Crawl URL is : http://127.0.0.1:5000/crawl
b'{"crawl_id":"d7ad1b6a-fa6c-4929-bca9-a40b8a716959"}\n'
Crawl ID: d7ad1b6a-fa6c-4929-bca9-a40b8a716959


We can get crawl status, seeing how many groups have been identified in the crawl. 

Note that measuring the total files yet to crawl is impossible, as the BFS may not have discovered all files yet, and Globus does not yet have a file counting feature for all directories and subdirectories. I.e., we know when we're done, but we don't know until we get there. 

In [28]:
crawl_id
crawl_status = requests.get(f'{eb_url}/get_crawl_status', json={'crawl_id': crawl_id})
print(crawl_status)
crawl_content = json.loads(crawl_status.content)
print(f"Crawl Status: {crawl_content}")

<Response [200]>
Crawl Status: {'bytes_crawled': 333373564, 'crawl_id': 'd7ad1b6a-fa6c-4929-bca9-a40b8a716959', 'files_crawled': 810, 'group_crawled': 4860}


## Step 3: Xtract

Next we launch a non-blocking metadata extraction workflow that will automatically find all groups generated from our crawl_id, ship parsers to our endpoint as funcX, transfer the file (if necessary), and extract/send back metadata to the central Xtract service. This will just run constantly until the crawl is done and there are crawled groups left to extract. 

In [133]:
xtract = requests.post(f'{eb_url}/extract', json={'crawl_id': crawl_id,
                                                  ''
                                                  'headers': json.dumps(headers),
                                                  'funcx_eid': funcx_ep_id, 
                                                  'source_eid': source_ep_id,
                                                  'dest_eid': dest_ep_id,
                                                  'mdata_store_path': mdata_path})
print(f"Xtract response (should be 200): {xtract}")
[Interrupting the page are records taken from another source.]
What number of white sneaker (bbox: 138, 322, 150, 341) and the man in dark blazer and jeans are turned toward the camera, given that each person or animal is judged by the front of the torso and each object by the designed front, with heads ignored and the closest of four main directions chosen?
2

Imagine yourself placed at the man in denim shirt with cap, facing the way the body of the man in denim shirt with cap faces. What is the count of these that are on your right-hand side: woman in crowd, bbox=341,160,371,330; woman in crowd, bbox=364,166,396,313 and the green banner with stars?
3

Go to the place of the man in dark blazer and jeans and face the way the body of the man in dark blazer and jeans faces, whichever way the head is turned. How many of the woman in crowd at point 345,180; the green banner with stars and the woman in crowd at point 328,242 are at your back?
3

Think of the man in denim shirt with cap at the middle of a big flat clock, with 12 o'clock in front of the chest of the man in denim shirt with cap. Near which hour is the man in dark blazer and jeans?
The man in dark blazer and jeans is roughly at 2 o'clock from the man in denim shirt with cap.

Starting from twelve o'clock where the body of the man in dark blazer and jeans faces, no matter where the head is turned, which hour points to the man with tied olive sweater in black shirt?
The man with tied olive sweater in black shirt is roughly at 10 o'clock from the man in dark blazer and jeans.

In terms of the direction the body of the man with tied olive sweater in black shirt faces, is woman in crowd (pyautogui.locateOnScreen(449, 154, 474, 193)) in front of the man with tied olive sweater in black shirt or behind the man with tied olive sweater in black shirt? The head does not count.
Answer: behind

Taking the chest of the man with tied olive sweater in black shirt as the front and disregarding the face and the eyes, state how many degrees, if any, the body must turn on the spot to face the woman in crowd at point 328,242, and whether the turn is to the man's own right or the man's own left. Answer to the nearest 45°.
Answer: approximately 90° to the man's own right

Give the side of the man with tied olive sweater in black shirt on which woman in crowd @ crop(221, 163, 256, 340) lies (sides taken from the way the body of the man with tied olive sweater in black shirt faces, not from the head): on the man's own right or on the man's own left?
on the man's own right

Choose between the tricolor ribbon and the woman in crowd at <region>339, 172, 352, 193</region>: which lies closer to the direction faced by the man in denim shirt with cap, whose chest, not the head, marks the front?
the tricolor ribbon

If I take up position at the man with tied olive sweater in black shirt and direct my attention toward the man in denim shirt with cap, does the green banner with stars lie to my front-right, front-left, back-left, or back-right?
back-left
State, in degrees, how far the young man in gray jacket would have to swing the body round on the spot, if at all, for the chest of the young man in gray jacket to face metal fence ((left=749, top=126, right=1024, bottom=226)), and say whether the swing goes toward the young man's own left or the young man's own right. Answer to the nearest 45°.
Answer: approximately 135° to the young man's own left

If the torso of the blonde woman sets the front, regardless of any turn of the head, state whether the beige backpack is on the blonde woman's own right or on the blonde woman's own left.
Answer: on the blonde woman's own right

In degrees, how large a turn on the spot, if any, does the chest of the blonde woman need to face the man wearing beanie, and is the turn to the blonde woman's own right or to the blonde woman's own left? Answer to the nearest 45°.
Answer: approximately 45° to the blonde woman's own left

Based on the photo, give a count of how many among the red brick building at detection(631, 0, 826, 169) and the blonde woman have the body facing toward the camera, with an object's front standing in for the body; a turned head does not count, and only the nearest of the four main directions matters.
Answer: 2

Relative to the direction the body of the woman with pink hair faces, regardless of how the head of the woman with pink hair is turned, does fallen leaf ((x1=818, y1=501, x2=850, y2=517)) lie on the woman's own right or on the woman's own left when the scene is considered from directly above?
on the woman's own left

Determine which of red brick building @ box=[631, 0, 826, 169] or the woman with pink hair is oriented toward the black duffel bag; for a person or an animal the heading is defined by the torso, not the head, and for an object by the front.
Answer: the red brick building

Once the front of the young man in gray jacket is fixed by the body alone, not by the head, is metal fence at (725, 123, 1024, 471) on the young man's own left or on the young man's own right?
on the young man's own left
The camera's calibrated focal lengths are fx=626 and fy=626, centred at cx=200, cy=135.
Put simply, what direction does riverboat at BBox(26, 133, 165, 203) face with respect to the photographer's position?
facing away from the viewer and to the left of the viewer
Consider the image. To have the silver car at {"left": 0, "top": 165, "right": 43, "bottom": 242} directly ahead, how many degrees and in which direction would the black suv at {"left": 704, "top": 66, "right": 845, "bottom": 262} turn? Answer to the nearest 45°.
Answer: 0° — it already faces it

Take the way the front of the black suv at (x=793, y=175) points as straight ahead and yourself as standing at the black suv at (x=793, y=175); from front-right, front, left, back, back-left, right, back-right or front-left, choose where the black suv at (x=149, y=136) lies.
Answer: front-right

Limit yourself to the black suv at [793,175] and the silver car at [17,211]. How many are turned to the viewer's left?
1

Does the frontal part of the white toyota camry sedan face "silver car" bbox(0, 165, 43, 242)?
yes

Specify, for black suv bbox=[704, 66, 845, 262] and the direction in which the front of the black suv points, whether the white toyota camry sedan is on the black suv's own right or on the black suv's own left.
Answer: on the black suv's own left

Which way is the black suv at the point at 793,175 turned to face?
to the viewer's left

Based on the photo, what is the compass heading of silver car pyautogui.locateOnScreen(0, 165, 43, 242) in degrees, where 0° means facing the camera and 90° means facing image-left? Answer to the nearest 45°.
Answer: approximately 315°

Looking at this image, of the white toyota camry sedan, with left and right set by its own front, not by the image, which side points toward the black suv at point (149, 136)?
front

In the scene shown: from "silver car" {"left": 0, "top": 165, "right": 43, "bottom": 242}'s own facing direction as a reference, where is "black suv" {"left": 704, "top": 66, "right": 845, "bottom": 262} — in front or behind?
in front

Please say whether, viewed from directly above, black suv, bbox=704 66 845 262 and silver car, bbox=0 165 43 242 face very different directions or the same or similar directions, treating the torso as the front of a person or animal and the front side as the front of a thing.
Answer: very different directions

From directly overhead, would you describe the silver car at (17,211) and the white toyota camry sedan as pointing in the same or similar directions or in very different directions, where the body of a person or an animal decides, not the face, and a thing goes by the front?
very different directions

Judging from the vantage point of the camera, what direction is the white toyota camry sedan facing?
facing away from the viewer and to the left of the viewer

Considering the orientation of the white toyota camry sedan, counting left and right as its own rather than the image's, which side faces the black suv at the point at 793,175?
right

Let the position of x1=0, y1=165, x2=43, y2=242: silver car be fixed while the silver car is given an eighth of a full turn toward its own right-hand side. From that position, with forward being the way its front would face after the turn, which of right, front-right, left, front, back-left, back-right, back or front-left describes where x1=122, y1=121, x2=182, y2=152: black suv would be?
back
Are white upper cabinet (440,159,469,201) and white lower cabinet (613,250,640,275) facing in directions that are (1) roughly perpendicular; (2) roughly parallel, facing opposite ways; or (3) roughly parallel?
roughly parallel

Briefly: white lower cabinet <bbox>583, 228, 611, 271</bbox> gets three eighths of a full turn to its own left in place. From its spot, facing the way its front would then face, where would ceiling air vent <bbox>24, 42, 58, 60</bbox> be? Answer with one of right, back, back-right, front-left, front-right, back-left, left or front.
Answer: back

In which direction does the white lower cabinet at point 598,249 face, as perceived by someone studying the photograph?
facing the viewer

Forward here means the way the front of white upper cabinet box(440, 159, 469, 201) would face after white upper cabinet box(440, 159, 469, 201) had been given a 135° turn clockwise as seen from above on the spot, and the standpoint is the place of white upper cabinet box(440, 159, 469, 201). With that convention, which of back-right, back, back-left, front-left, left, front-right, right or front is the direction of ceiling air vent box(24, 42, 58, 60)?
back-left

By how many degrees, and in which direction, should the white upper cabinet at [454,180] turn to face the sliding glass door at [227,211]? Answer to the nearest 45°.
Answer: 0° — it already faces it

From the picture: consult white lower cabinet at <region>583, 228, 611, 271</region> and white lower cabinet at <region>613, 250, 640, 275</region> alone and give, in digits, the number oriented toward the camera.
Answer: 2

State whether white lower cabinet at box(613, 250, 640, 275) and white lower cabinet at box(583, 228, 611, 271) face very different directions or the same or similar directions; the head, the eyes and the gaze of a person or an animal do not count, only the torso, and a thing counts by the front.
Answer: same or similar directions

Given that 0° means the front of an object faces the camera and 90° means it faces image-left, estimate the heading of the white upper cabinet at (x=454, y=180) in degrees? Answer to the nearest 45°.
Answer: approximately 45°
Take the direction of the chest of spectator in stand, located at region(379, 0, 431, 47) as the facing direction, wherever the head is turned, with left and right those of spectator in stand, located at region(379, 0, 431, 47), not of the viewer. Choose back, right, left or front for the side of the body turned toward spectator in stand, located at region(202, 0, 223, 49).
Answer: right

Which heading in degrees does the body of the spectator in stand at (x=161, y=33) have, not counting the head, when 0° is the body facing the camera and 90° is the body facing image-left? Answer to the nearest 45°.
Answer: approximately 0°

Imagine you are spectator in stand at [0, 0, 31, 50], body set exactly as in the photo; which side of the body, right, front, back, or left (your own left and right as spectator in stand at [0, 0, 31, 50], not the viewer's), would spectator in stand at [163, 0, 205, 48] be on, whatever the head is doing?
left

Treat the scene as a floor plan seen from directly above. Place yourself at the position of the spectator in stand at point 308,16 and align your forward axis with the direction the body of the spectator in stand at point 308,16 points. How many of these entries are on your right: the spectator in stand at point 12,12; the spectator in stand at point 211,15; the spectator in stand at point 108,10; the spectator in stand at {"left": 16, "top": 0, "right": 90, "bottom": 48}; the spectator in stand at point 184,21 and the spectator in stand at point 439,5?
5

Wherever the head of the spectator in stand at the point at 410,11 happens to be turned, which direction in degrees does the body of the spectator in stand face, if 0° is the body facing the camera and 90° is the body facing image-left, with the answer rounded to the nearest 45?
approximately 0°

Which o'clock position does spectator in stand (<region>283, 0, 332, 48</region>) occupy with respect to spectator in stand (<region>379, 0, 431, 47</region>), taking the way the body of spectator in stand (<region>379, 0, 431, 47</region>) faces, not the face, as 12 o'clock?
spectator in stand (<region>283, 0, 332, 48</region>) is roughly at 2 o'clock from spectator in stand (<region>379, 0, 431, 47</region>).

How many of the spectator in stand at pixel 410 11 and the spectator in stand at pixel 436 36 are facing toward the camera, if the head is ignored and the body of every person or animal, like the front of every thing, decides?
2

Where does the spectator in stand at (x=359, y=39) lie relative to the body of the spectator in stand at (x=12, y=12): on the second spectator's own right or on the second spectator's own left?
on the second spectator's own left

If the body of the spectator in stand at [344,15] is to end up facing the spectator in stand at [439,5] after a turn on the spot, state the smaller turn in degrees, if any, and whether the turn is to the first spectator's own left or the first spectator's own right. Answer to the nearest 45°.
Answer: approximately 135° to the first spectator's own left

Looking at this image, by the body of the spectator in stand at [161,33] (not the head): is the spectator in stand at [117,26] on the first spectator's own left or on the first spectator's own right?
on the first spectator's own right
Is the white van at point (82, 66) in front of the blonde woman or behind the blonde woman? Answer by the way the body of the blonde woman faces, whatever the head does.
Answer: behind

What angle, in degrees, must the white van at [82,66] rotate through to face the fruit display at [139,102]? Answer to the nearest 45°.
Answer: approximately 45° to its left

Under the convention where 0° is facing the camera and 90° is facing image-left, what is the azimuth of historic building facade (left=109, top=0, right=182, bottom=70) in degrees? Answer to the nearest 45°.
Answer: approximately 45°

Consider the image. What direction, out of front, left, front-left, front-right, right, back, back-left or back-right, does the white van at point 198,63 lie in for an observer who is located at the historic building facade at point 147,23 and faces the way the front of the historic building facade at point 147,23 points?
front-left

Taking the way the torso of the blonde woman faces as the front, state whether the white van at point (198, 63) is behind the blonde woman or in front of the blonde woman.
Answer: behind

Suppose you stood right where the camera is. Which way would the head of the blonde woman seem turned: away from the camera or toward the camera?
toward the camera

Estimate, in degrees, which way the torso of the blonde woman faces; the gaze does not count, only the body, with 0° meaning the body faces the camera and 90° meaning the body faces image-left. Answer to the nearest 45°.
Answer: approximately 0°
Xtract response (should be 200): <Response [200]>


In [708]:
xtract_status = requests.get(f'{eb_url}/get_extract_status', json={'crawl_id': crawl_id})
xtract_content = json.loads(xtract_status.content)
print(f"Xtract Status: {xtract_content}")

KeyboardInterrupt: 

## Step 4: Access / Flush

We might want to flush all new metadata blobs to a separate Globus endpoint. Here we initialize a results poller that creates a file of each metadata attribute to a folder at this path: `<mdata_path>/<crawl_id>/<group_id>`

In [246]:
poller = requests.post(f'{poller_url}/', json={'crawl_id': crawl_id, 'mdata_ep_id': mdata_ep_id, 'Transfer': transfer_token})
print(f'Flush Status: {poller}')

Flush Status: <Response [200]>